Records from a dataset
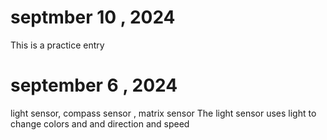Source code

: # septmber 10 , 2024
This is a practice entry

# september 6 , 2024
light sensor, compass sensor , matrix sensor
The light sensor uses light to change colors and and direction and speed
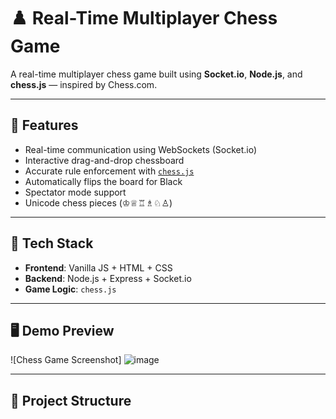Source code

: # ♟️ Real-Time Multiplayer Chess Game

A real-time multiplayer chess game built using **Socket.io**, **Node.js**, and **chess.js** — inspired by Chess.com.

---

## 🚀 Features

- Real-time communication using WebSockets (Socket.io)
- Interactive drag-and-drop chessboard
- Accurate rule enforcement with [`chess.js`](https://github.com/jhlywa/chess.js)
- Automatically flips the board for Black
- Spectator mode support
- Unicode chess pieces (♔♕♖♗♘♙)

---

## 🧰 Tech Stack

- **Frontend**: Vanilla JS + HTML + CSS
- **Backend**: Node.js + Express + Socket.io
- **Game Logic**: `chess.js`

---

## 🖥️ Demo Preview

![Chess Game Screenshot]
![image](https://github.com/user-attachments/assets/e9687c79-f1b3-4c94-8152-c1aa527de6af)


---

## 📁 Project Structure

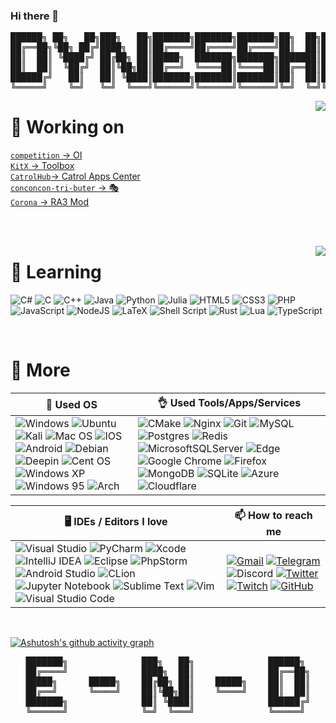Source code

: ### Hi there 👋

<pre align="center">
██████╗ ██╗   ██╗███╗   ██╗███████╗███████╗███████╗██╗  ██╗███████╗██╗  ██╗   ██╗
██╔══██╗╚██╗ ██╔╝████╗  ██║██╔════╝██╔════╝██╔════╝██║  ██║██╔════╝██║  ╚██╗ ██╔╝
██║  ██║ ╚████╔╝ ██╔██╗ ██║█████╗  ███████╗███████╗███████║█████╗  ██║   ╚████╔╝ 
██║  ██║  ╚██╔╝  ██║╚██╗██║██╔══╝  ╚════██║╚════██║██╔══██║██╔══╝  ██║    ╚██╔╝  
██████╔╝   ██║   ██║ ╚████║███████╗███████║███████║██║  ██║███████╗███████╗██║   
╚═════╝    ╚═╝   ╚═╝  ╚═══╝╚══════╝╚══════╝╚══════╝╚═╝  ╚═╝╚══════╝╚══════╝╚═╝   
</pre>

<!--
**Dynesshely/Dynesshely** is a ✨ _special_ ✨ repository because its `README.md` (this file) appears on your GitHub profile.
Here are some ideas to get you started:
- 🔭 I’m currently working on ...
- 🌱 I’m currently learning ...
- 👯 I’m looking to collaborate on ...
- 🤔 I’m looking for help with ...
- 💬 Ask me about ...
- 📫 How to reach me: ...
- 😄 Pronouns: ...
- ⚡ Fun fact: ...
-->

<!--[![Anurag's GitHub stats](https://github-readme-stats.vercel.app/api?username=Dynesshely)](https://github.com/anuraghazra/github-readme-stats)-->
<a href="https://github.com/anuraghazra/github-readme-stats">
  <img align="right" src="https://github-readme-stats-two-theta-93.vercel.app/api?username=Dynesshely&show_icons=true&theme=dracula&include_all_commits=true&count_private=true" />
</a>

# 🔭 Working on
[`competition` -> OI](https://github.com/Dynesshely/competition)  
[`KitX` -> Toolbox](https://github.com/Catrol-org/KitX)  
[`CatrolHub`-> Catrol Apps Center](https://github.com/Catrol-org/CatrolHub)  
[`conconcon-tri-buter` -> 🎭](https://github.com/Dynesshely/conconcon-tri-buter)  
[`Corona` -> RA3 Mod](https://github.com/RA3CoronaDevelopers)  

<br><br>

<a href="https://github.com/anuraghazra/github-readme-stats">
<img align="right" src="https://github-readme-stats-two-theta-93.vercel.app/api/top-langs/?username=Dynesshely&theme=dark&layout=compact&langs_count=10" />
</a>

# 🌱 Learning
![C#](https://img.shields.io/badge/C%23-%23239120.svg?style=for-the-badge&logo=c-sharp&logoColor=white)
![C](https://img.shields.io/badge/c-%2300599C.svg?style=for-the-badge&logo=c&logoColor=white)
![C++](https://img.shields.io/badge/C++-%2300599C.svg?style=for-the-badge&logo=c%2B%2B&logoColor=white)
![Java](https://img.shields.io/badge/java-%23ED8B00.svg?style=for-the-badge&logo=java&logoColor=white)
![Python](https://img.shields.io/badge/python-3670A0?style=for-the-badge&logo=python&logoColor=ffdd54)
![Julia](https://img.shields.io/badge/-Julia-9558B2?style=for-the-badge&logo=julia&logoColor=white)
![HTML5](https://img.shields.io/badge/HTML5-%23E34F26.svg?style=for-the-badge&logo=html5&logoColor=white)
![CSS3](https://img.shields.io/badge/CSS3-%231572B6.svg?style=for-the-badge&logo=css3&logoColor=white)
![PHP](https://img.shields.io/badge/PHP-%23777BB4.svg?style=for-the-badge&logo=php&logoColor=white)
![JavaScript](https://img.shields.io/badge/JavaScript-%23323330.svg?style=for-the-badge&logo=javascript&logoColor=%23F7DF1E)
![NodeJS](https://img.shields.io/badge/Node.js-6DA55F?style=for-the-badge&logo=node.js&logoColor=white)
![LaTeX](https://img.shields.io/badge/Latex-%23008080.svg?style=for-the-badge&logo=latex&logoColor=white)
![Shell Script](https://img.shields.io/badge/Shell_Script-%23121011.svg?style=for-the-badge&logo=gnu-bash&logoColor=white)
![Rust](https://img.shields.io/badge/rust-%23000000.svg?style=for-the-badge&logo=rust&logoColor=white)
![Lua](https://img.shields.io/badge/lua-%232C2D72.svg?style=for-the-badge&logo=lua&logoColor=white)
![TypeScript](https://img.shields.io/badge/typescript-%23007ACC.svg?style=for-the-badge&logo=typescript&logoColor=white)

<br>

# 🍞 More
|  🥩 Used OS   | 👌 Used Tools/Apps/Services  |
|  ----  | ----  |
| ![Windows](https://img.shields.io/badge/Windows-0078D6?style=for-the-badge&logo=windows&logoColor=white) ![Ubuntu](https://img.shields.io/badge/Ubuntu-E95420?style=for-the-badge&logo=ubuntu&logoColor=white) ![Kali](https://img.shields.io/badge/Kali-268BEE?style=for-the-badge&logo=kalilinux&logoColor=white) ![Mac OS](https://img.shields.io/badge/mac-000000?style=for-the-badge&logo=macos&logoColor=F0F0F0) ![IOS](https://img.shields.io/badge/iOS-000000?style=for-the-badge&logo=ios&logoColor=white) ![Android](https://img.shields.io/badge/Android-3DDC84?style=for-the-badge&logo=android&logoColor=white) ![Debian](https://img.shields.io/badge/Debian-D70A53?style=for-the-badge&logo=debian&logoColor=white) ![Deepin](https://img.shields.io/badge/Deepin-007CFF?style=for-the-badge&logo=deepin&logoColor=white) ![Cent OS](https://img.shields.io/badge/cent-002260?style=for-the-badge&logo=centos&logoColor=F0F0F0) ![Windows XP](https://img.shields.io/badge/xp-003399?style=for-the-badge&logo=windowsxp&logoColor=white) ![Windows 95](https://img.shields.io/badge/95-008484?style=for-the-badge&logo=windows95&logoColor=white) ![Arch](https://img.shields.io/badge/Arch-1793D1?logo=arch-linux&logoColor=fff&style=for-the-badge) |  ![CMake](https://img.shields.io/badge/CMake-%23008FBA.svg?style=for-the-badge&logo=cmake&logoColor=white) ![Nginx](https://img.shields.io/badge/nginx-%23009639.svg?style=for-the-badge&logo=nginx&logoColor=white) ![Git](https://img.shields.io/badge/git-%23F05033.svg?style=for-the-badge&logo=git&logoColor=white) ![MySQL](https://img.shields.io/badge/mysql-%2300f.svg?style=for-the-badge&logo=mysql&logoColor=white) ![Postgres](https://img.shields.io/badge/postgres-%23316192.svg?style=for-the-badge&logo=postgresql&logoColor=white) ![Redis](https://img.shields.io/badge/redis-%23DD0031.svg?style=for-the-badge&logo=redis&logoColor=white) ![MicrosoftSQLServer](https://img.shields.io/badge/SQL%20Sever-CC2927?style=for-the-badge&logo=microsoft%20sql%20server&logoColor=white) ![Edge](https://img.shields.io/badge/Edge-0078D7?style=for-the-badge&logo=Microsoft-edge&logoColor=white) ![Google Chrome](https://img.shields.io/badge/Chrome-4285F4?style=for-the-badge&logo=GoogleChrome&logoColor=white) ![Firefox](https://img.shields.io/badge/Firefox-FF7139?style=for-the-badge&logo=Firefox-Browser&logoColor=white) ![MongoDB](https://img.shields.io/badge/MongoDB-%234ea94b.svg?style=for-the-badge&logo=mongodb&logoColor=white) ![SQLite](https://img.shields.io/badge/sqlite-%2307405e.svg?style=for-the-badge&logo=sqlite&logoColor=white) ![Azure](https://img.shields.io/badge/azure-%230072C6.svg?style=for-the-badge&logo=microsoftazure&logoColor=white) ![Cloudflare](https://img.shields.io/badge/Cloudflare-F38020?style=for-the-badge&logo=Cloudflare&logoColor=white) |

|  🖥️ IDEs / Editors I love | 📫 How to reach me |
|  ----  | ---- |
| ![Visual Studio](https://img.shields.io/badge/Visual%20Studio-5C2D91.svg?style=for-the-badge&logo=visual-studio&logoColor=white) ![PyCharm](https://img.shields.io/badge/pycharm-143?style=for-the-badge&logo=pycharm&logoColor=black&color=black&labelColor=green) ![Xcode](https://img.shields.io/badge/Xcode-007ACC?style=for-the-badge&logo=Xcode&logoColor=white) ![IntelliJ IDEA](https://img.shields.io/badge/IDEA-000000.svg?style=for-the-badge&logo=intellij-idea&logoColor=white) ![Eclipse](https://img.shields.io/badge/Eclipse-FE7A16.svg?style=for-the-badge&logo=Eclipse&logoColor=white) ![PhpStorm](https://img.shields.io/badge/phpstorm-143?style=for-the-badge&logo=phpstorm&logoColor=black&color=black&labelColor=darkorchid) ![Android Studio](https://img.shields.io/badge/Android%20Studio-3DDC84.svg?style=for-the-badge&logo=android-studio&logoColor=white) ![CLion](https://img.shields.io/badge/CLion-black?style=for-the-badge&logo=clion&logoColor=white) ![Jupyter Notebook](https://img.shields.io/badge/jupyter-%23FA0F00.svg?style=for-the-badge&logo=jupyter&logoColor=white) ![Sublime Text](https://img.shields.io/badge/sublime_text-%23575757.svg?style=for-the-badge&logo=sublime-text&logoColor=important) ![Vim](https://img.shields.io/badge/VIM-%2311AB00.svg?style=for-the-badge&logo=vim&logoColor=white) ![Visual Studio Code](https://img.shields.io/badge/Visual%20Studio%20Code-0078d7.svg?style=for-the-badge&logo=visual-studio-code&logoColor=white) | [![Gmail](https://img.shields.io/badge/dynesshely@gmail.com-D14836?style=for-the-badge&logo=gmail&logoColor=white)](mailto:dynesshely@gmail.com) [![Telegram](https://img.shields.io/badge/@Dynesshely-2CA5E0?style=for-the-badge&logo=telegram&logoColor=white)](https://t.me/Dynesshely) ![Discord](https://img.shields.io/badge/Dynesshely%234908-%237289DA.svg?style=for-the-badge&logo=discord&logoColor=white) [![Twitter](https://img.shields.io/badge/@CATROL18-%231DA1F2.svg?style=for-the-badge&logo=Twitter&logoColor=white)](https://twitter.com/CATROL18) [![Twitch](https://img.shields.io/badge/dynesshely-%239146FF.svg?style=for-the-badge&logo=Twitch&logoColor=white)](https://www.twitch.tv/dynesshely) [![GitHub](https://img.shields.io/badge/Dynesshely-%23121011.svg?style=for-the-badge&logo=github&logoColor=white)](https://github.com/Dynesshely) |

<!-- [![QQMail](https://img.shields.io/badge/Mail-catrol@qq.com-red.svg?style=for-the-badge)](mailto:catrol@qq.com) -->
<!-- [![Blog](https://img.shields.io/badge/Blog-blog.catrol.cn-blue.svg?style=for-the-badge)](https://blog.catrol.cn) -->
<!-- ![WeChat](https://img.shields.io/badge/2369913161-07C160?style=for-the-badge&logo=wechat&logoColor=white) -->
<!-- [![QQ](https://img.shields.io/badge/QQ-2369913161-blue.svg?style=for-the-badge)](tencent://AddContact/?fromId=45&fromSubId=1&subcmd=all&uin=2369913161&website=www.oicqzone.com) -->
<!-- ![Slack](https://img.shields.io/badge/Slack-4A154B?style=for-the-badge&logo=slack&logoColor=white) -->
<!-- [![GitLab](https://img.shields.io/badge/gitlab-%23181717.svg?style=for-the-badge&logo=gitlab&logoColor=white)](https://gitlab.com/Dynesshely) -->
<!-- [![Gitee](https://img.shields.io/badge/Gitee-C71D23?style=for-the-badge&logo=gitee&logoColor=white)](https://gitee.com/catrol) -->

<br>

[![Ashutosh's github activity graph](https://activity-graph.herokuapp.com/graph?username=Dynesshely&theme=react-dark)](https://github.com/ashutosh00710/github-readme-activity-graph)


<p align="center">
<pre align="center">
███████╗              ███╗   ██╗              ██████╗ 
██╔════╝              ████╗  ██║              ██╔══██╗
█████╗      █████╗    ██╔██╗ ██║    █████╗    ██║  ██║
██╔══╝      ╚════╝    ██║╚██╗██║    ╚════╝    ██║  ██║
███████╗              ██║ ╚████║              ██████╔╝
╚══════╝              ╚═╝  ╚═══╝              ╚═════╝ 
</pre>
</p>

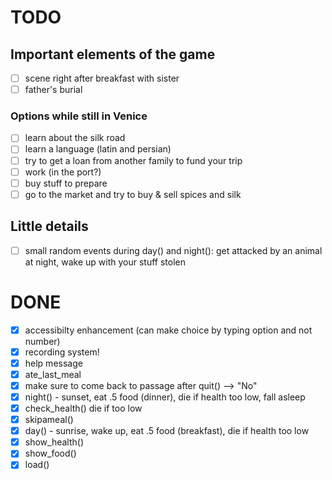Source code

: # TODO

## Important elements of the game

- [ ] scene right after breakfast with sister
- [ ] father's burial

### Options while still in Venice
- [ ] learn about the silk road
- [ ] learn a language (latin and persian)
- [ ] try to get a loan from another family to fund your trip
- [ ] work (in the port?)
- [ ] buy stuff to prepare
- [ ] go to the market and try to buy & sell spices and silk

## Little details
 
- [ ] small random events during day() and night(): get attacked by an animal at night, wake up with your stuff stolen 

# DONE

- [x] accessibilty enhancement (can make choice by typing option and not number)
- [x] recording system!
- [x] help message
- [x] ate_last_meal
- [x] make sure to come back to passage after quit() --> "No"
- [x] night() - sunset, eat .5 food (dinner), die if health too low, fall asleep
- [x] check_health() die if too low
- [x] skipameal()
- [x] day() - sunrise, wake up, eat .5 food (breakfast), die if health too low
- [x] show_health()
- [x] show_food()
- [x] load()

Exercise instructions |
In the data, how many lines include the string "Socket"? Reply with only that number.

Exercise answer |
3